Remove sub-array within a numpy array if any item in it has already appeared in a previous array

Question

I have an two-dimensional numpy array. I need to filter out duplications - if any item in a row is there in a previous row, then it's considered a duplication.

#i.e.:
arr =
array([[4580, 4581, 4657, 4658],
       [4580, 4581, 4657, 4659], #-> duplicate because of 4580
       [4650, 4652, 4654, 4655],
       [4651, 4655, 4652, 4656]]) #-> duplicate because of 4652

#Output should be: 
array([[4580, 4581, 4657, 4658],
       [4650, 4652, 4654, 4655]])

The below script gives me my expected output for small inputs. It chokes on large arrays, however. I'm sure there's a much simpler and more efficient way to do this but I can't seem to find it.

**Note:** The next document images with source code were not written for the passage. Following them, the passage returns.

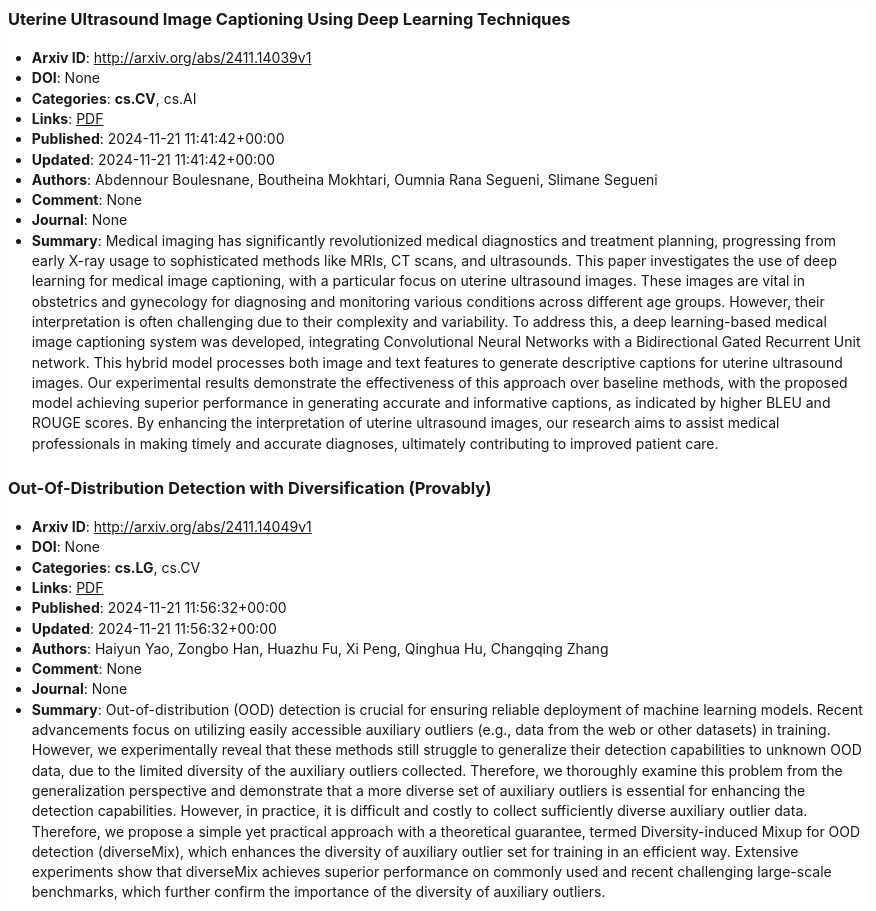 

### Uterine Ultrasound Image Captioning Using Deep Learning Techniques
- **Arxiv ID**: http://arxiv.org/abs/2411.14039v1
- **DOI**: None
- **Categories**: **cs.CV**, cs.AI
- **Links**: [PDF](http://arxiv.org/pdf/2411.14039v1)
- **Published**: 2024-11-21 11:41:42+00:00
- **Updated**: 2024-11-21 11:41:42+00:00
- **Authors**: Abdennour Boulesnane, Boutheina Mokhtari, Oumnia Rana Segueni, Slimane Segueni
- **Comment**: None
- **Journal**: None
- **Summary**: Medical imaging has significantly revolutionized medical diagnostics and treatment planning, progressing from early X-ray usage to sophisticated methods like MRIs, CT scans, and ultrasounds. This paper investigates the use of deep learning for medical image captioning, with a particular focus on uterine ultrasound images. These images are vital in obstetrics and gynecology for diagnosing and monitoring various conditions across different age groups. However, their interpretation is often challenging due to their complexity and variability. To address this, a deep learning-based medical image captioning system was developed, integrating Convolutional Neural Networks with a Bidirectional Gated Recurrent Unit network. This hybrid model processes both image and text features to generate descriptive captions for uterine ultrasound images. Our experimental results demonstrate the effectiveness of this approach over baseline methods, with the proposed model achieving superior performance in generating accurate and informative captions, as indicated by higher BLEU and ROUGE scores. By enhancing the interpretation of uterine ultrasound images, our research aims to assist medical professionals in making timely and accurate diagnoses, ultimately contributing to improved patient care.



### Out-Of-Distribution Detection with Diversification (Provably)
- **Arxiv ID**: http://arxiv.org/abs/2411.14049v1
- **DOI**: None
- **Categories**: **cs.LG**, cs.CV
- **Links**: [PDF](http://arxiv.org/pdf/2411.14049v1)
- **Published**: 2024-11-21 11:56:32+00:00
- **Updated**: 2024-11-21 11:56:32+00:00
- **Authors**: Haiyun Yao, Zongbo Han, Huazhu Fu, Xi Peng, Qinghua Hu, Changqing Zhang
- **Comment**: None
- **Journal**: None
- **Summary**: Out-of-distribution (OOD) detection is crucial for ensuring reliable deployment of machine learning models. Recent advancements focus on utilizing easily accessible auxiliary outliers (e.g., data from the web or other datasets) in training. However, we experimentally reveal that these methods still struggle to generalize their detection capabilities to unknown OOD data, due to the limited diversity of the auxiliary outliers collected. Therefore, we thoroughly examine this problem from the generalization perspective and demonstrate that a more diverse set of auxiliary outliers is essential for enhancing the detection capabilities. However, in practice, it is difficult and costly to collect sufficiently diverse auxiliary outlier data. Therefore, we propose a simple yet practical approach with a theoretical guarantee, termed Diversity-induced Mixup for OOD detection (diverseMix), which enhances the diversity of auxiliary outlier set for training in an efficient way. Extensive experiments show that diverseMix achieves superior performance on commonly used and recent challenging large-scale benchmarks, which further confirm the importance of the diversity of auxiliary outliers.
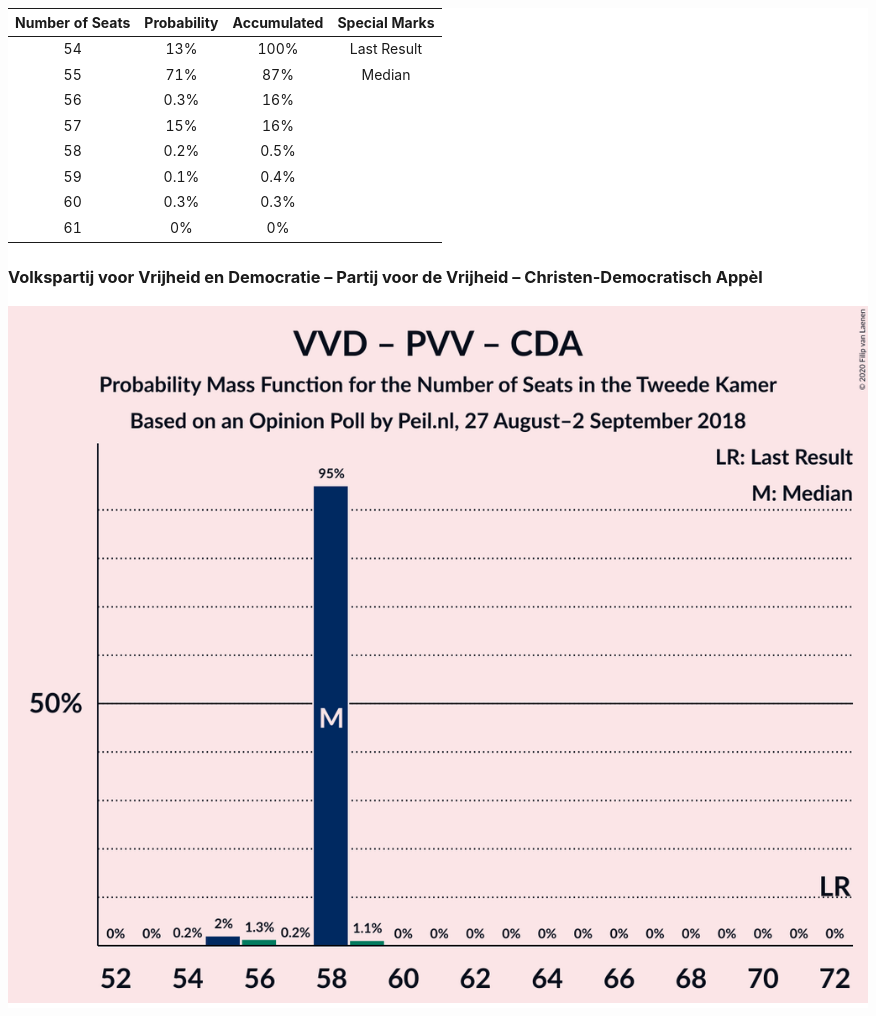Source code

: | Number of Seats | Probability | Accumulated | Special Marks |
|:---------------:|:-----------:|:-----------:|:-------------:|
| 54 | 13% | 100% | Last Result |
| 55 | 71% | 87% | Median |
| 56 | 0.3% | 16% |  |
| 57 | 15% | 16% |  |
| 58 | 0.2% | 0.5% |  |
| 59 | 0.1% | 0.4% |  |
| 60 | 0.3% | 0.3% |  |
| 61 | 0% | 0% |  |

### Volkspartij voor Vrijheid en Democratie – Partij voor de Vrijheid – Christen-Democratisch Appèl

![Graph with seats probability mass function not yet produced](2018-09-02-Peilnl-coalitions-seats-pmf-vvd–pvv–cda.png "Seats Probability Mass Function")
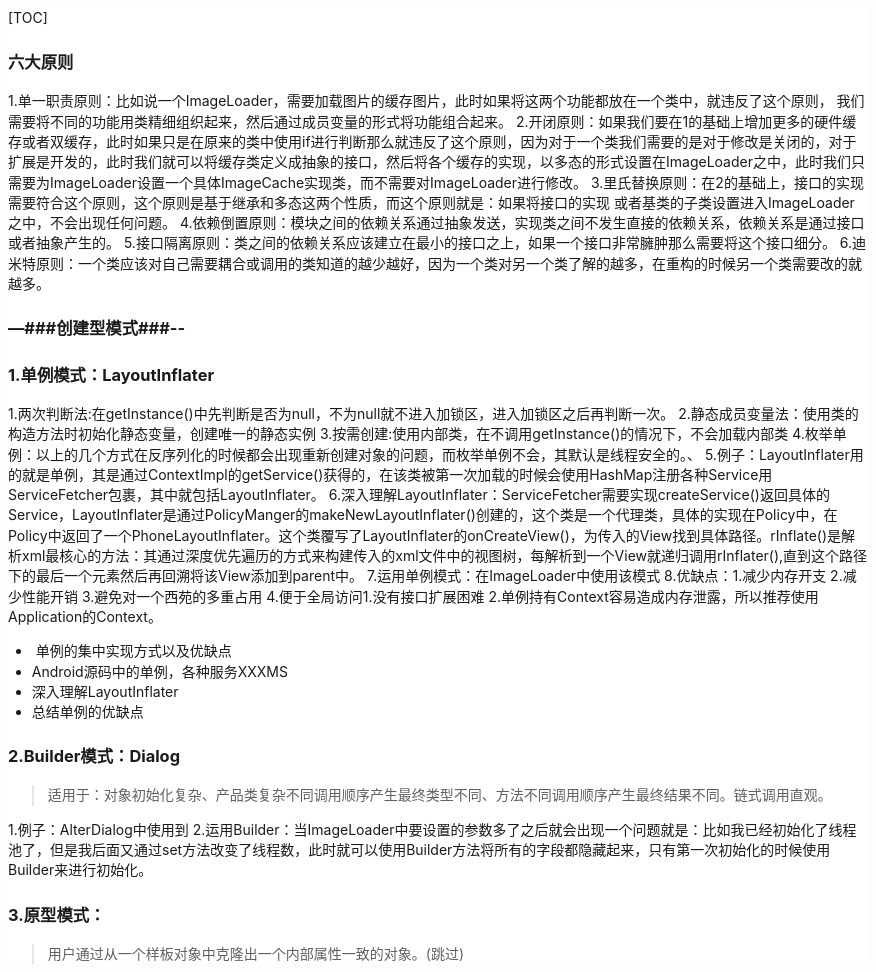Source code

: [TOC]

### 六大原则

1.单一职责原则：比如说一个ImageLoader，需要加载图片的缓存图片，此时如果将这两个功能都放在一个类中，就违反了这个原则，
我们需要将不同的功能用类精细组织起来，然后通过成员变量的形式将功能组合起来。
2.开闭原则：如果我们要在1的基础上增加更多的硬件缓存或者双缓存，此时如果只是在原来的类中使用if进行判断那么就违反了这个原则，因为对于一个类我们需要的是对于修改是关闭的，对于扩展是开发的，此时我们就可以将缓存类定义成抽象的接口，然后将各个缓存的实现，以多态的形式设置在ImageLoader之中，此时我们只需要为ImageLoader设置一个具体ImageCache实现类，而不需要对ImageLoader进行修改。
3.里氏替换原则：在2的基础上，接口的实现需要符合这个原则，这个原则是基于继承和多态这两个性质，而这个原则就是：如果将接口的实现
或者基类的子类设置进入ImageLoader之中，不会出现任何问题。
4.依赖倒置原则：模块之间的依赖关系通过抽象发送，实现类之间不发生直接的依赖关系，依赖关系是通过接口或者抽象产生的。
5.接口隔离原则：类之间的依赖关系应该建立在最小的接口之上，如果一个接口非常臃肿那么需要将这个接口细分。
6.迪米特原则：一个类应该对自己需要耦合或调用的类知道的越少越好，因为一个类对另一个类了解的越多，在重构的时候另一个类需要改的就越多。



### —###创建型模式###--



### 1.单例模式：LayoutInflater

1.两次判断法:在getInstance()中先判断是否为null，不为null就不进入加锁区，进入加锁区之后再判断一次。
2.静态成员变量法：使用类的构造方法时初始化静态变量，创建唯一的静态实例
3.按需创建:使用内部类，在不调用getInstance()的情况下，不会加载内部类
4.枚举单例：以上的几个方式在反序列化的时候都会出现重新创建对象的问题，而枚举单例不会，其默认是线程安全的。、
5.例子：LayoutInflater用的就是单例，其是通过ContextImpl的getService()获得的，在该类被第一次加载的时候会使用HashMap注册各种Service用ServiceFetcher包裹，其中就包括LayoutInflater。
6.深入理解LayoutInflater：ServiceFetcher需要实现createService()返回具体的Service，LayoutInflater是通过PolicyManger的makeNewLayoutInflater()创建的，这个类是一个代理类，具体的实现在Policy中，在Policy中返回了一个PhoneLayoutInflater。这个类覆写了LayoutInflater的onCreateView()，为传入的View找到具体路径。rInflate()是解析xml最核心的方法：其通过深度优先遍历的方式来构建传入的xml文件中的视图树，每解析到一个View就递归调用rInflater(),直到这个路径下的最后一个元素然后再回溯将该View添加到parent中。
7.运用单例模式：在ImageLoader中使用该模式
8.优缺点：1.减少内存开支 2.减少性能开销 3.避免对一个西苑的多重占用 4.便于全局访问1.没有接口扩展困难 2.单例持有Context容易造成内存泄露，所以推荐使用Application的Context。

-  单例的集中实现方式以及优缺点
- Android源码中的单例，各种服务XXXMS
- 深入理解LayoutInflater
- 总结单例的优缺点

### 2.Builder模式：Dialog

> 适用于：对象初始化复杂、产品类复杂不同调用顺序产生最终类型不同、方法不同调用顺序产生最终结果不同。链式调用直观。

1.例子：AlterDialog中使用到
2.运用Builder：当ImageLoader中要设置的参数多了之后就会出现一个问题就是：比如我已经初始化了线程池了，但是我后面又通过set方法改变了线程数，此时就可以使用Builder方法将所有的字段都隐藏起来，只有第一次初始化的时候使用Builder来进行初始化。



### 3.原型模式：

> 用户通过从一个样板对象中克隆出一个内部属性一致的对象。(跳过)
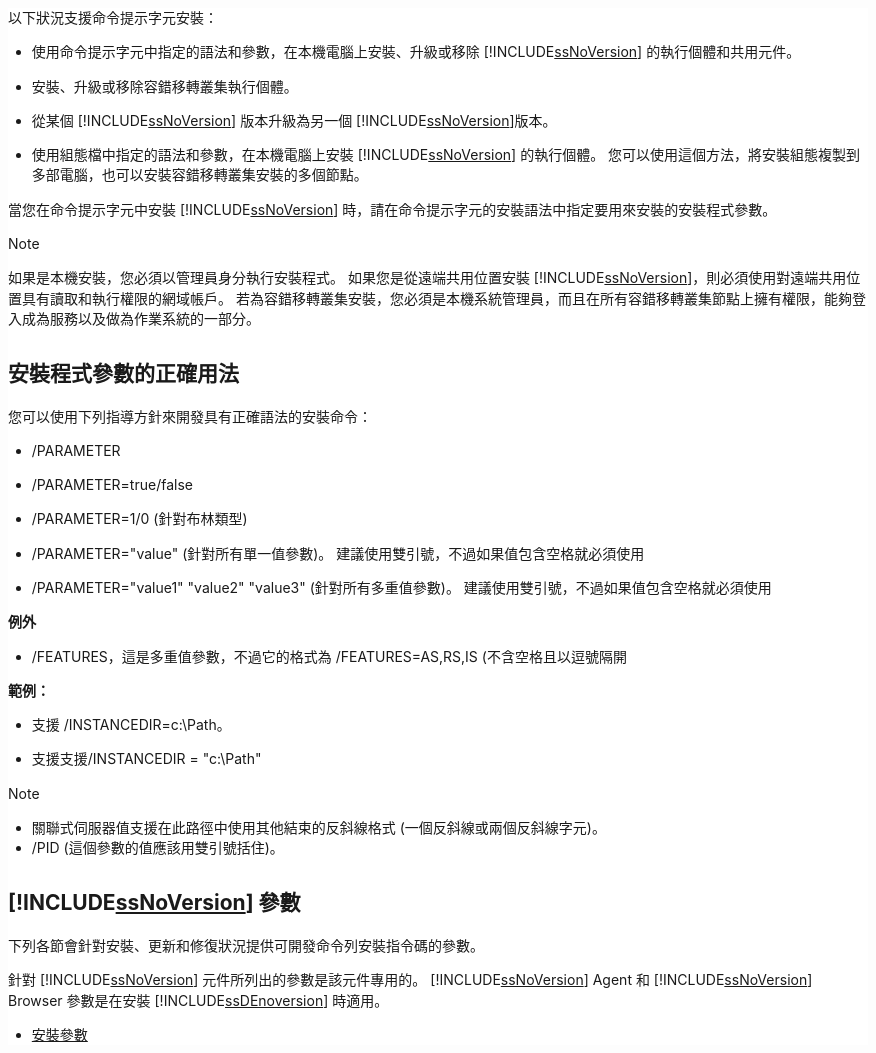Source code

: 以下狀況支援命令提示字元安裝：  
  
-   使用命令提示字元中指定的語法和參數，在本機電腦上安裝、升級或移除 [!INCLUDE[ssNoVersion](../../includes/ssnoversion-md.md)] 的執行個體和共用元件。  
  
-   安裝、升級或移除容錯移轉叢集執行個體。  
  
-   從某個 [!INCLUDE[ssNoVersion](../../includes/ssnoversion-md.md)] 版本升級為另一個 [!INCLUDE[ssNoVersion](../../includes/ssnoversion-md.md)]版本。  
  
-   使用組態檔中指定的語法和參數，在本機電腦上安裝 [!INCLUDE[ssNoVersion](../../includes/ssnoversion-md.md)] 的執行個體。 您可以使用這個方法，將安裝組態複製到多部電腦，也可以安裝容錯移轉叢集安裝的多個節點。  
  
 當您在命令提示字元中安裝 [!INCLUDE[ssNoVersion](../../includes/ssnoversion-md.md)] 時，請在命令提示字元的安裝語法中指定要用來安裝的安裝程式參數。  
  
> [!NOTE]  
>  如果是本機安裝，您必須以管理員身分執行安裝程式。 如果您是從遠端共用位置安裝 [!INCLUDE[ssNoVersion](../../includes/ssnoversion-md.md)]，則必須使用對遠端共用位置具有讀取和執行權限的網域帳戶。 若為容錯移轉叢集安裝，您必須是本機系統管理員，而且在所有容錯移轉叢集節點上擁有權限，能夠登入成為服務以及做為作業系統的一部分。  
  
##  <a name="ProperUse"></a>安裝程式參數的正確用法  
 您可以使用下列指導方針來開發具有正確語法的安裝命令：  
  
-   /PARAMETER  
  
-   /PARAMETER=true/false  
  
-   /PARAMETER=1/0 (針對布林類型)  
  
-   /PARAMETER="value" (針對所有單一值參數)。 建議使用雙引號，不過如果值包含空格就必須使用  
  
-   /PARAMETER="value1" "value2" "value3" (針對所有多重值參數)。 建議使用雙引號，不過如果值包含空格就必須使用  
  
 **例外**  
  
-   /FEATURES，這是多重值參數，不過它的格式為 /FEATURES=AS,RS,IS (不含空格且以逗號隔開  
  
 **範例：**  
  
-   支援 /INSTANCEDIR=c:\Path。  
  
-   支援支援/INSTANCEDIR = "c:\Path"  
  
> [!NOTE]
>  -   關聯式伺服器值支援在此路徑中使用其他結束的反斜線格式 (一個反斜線或兩個反斜線字元)。  
> -   /PID (這個參數的值應該用雙引號括住)。  
  
## <a name="includessnoversionincludesssnoversion-mdmd-parameters"></a>[!INCLUDE[ssNoVersion](../../includes/ssnoversion-md.md)] 參數  
 下列各節會針對安裝、更新和修復狀況提供可開發命令列安裝指令碼的參數。  
  
 針對 [!INCLUDE[ssNoVersion](../../includes/ssnoversion-md.md)] 元件所列出的參數是該元件專用的。 
  [!INCLUDE[ssNoVersion](../../includes/ssnoversion-md.md)] Agent 和 [!INCLUDE[ssNoVersion](../../includes/ssnoversion-md.md)] Browser 參數是在安裝 [!INCLUDE[ssDEnoversion](../../includes/ssdenoversion-md.md)] 時適用。  
  
-   [安裝參數](#Install)  
  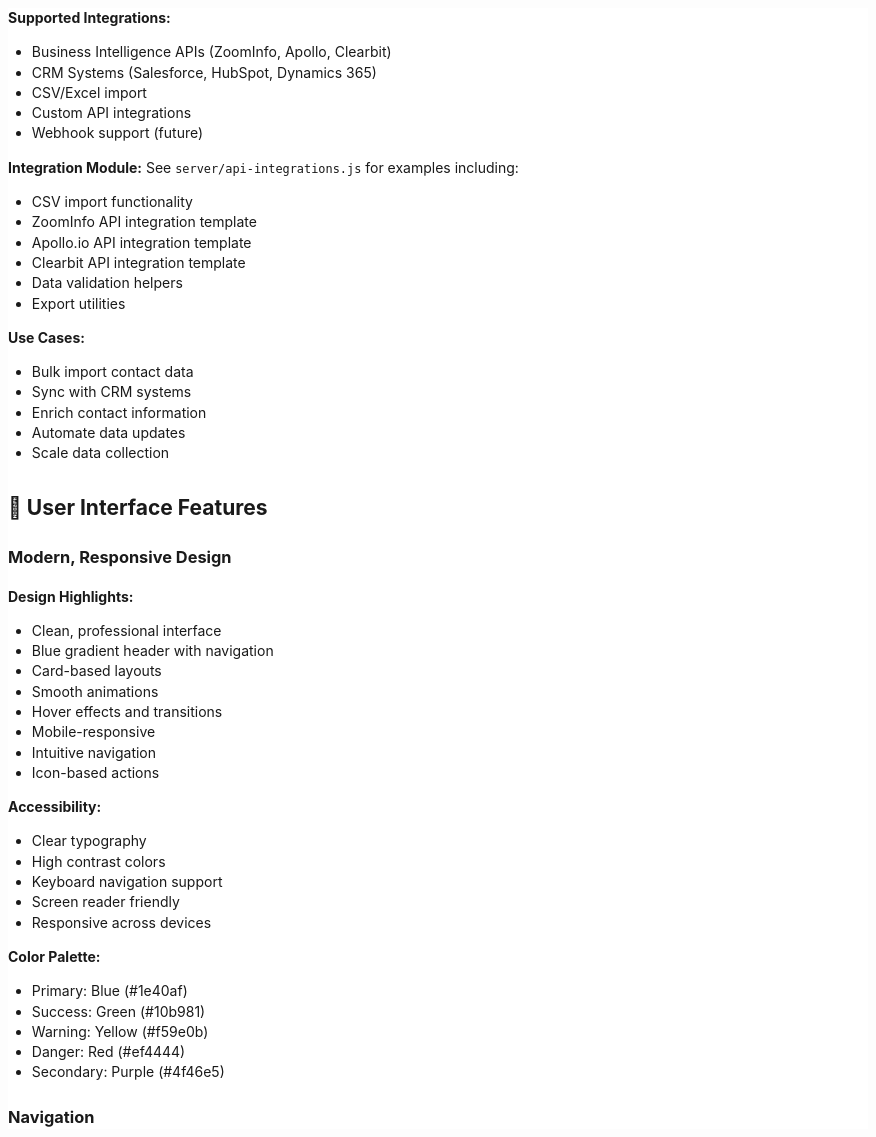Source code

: **Supported Integrations:**
- Business Intelligence APIs (ZoomInfo, Apollo, Clearbit)
- CRM Systems (Salesforce, HubSpot, Dynamics 365)
- CSV/Excel import
- Custom API integrations
- Webhook support (future)

**Integration Module:**
See `server/api-integrations.js` for examples including:
- CSV import functionality
- ZoomInfo API integration template
- Apollo.io API integration template
- Clearbit API integration template
- Data validation helpers
- Export utilities

**Use Cases:**
- Bulk import contact data
- Sync with CRM systems
- Enrich contact information
- Automate data updates
- Scale data collection

## 🎨 User Interface Features

### Modern, Responsive Design

**Design Highlights:**
- Clean, professional interface
- Blue gradient header with navigation
- Card-based layouts
- Smooth animations
- Hover effects and transitions
- Mobile-responsive
- Intuitive navigation
- Icon-based actions

**Accessibility:**
- Clear typography
- High contrast colors
- Keyboard navigation support
- Screen reader friendly
- Responsive across devices

**Color Palette:**
- Primary: Blue (#1e40af)
- Success: Green (#10b981)
- Warning: Yellow (#f59e0b)
- Danger: Red (#ef4444)
- Secondary: Purple (#4f46e5)

### Navigation
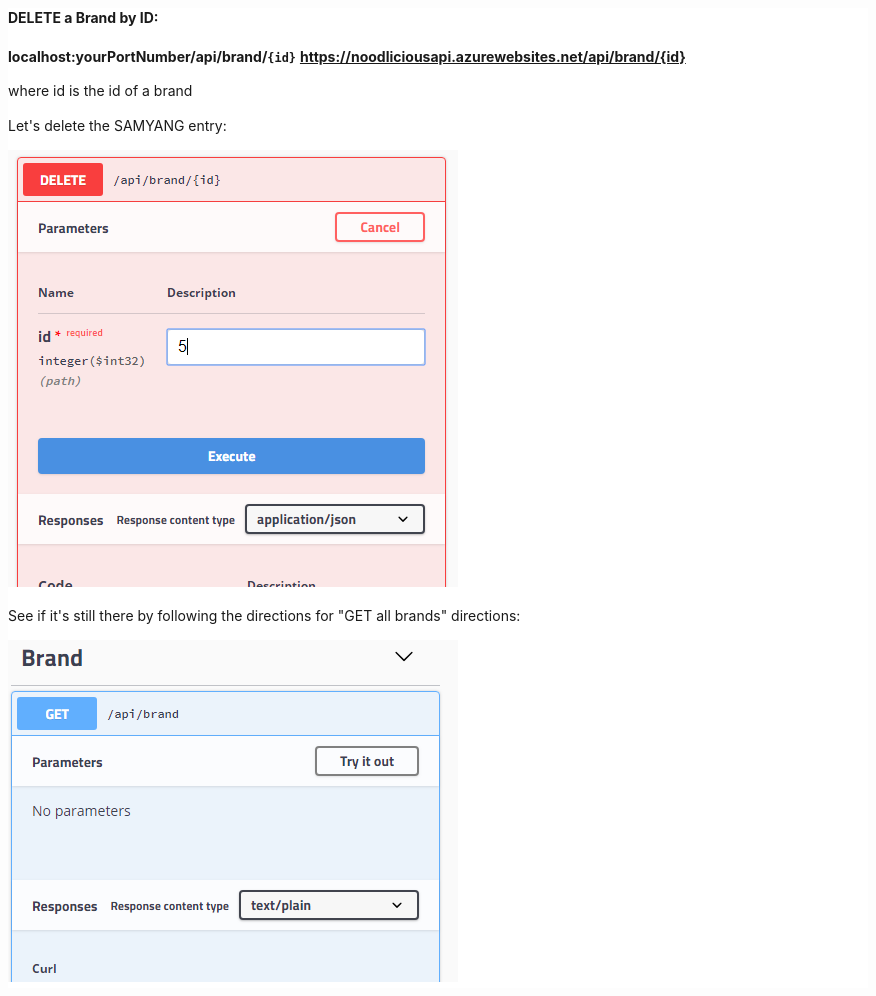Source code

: #### DELETE a Brand by ID:

**localhost:yourPortNumber/api/brand/`{id}`**
**https://noodliciousapi.azurewebsites.net/api/brand/{id}**

where id is the id of a brand

Let's delete the SAMYANG entry:

![Delete Brand By Id](/Assets/deleteBrandById.png)

See if it's still there by following the directions for 
"GET all brands" directions:

![Check Delete Work](/Assets/getBrand.png)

check = np.array([not(np.in1d(a, np.unique(arr[:i])).any()) for i,a in enumerate(arr)])
arr[check]

Answer 1

You can find unique elements of the array using np.unique. Passing the argument return_index=True returns the indices of the first occurrence of the unique elements. Note that since unique implicitly flattens the array, these values are indices in the flattened array.

unique_elems, unique_indices = np.unique(arr, return_index=True)
# array([4580, 4581, 4650, 4651, 4652, 4654, 4655, 4656, 4657, 4658, 4659]),
# array([ 0,  1,  8, 12,  9, 10, 11, 15,  2,  3,  7], dtype=int64)

Now, we want to select any rows, where all its elements are in the unique_indices array. First, let's create an array which maps the index of an element in the flattened array to its position in arr:

mapping = np.arange(arr.size).reshape(arr.shape)

Now, let's see which indices are in unique_indices:

select_elem = np.isin(mapping, unique_indices)
# array([[ True,  True,  True,  True],
#        [False, False, False,  True],
#        [ True,  True,  True,  True],
#        [ True, False, False,  True]])

And finally, select only the rows of select_elem which are all True:

select_rows = select_elem.all(axis=1)
# array([ True, False,  True, False])

Using this to index into the array, we get the desired result:

result = arr[select_rows]
# array([[4580, 4581, 4657, 4658],
#        [4650, 4652, 4654, 4655]])

Here's how the performance varies with input size:

Timeless's method is (unsurprisingly) nearly identical to yours, since it has the same bottleneck, an iteration in python over the array. The pure-numpy approach I showed above runs significantly faster. I did not time Yossi's method because it gives the wrong result.